_Work request:_ Could you filter the records below down to the lines that include the word "previous"?

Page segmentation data

————————

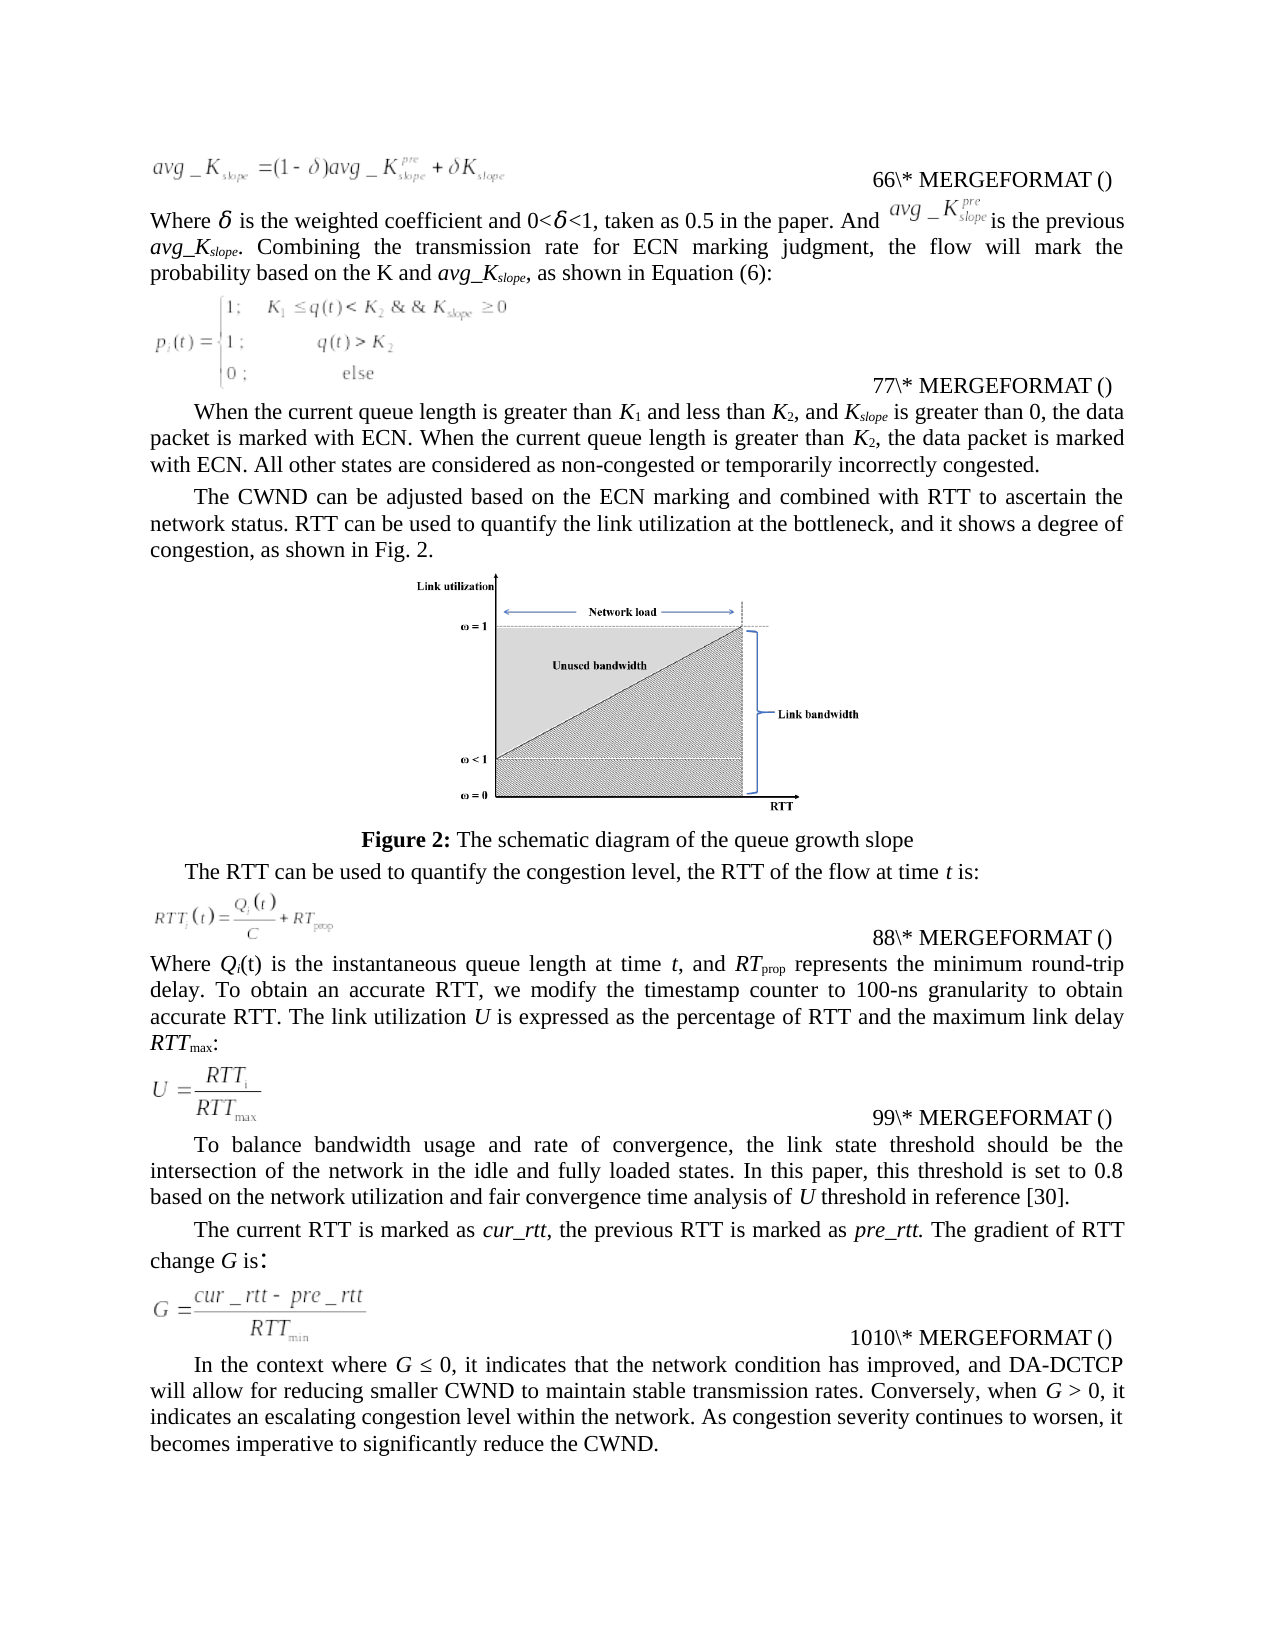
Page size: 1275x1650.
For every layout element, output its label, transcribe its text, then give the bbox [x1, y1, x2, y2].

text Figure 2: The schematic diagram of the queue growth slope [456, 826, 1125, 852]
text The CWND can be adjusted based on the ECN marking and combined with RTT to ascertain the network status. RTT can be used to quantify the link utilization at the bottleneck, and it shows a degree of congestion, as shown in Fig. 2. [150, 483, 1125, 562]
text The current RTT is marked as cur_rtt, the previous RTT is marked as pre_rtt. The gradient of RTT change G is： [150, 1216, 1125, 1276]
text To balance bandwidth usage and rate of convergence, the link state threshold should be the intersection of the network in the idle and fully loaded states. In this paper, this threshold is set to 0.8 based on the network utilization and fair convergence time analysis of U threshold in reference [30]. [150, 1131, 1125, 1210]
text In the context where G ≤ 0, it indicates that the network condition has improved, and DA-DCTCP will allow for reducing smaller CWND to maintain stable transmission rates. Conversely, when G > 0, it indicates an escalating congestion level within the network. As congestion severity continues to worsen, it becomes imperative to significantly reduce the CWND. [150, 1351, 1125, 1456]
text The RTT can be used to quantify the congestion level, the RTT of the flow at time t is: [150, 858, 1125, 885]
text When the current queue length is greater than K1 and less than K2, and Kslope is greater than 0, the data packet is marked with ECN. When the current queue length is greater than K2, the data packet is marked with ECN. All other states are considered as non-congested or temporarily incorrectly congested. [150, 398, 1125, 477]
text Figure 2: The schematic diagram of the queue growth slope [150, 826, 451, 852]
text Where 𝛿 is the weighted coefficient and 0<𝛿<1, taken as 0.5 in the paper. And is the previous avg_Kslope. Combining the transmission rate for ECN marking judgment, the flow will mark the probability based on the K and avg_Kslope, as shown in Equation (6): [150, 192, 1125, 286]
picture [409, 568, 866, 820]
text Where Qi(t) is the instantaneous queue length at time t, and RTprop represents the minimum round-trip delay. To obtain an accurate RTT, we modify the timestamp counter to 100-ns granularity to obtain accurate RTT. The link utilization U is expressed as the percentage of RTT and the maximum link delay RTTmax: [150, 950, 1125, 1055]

————————

_Output for this exercise:_
text The current RTT is marked as cur_rtt, the previous RTT is marked as pre_rtt. The gradient of RTT change G is： [150, 1216, 1125, 1276]
text Where 𝛿 is the weighted coefficient and 0<𝛿<1, taken as 0.5 in the paper. And is the previous avg_Kslope. Combining the transmission rate for ECN marking judgment, the flow will mark the probability based on the K and avg_Kslope, as shown in Equation (6): [150, 192, 1125, 286]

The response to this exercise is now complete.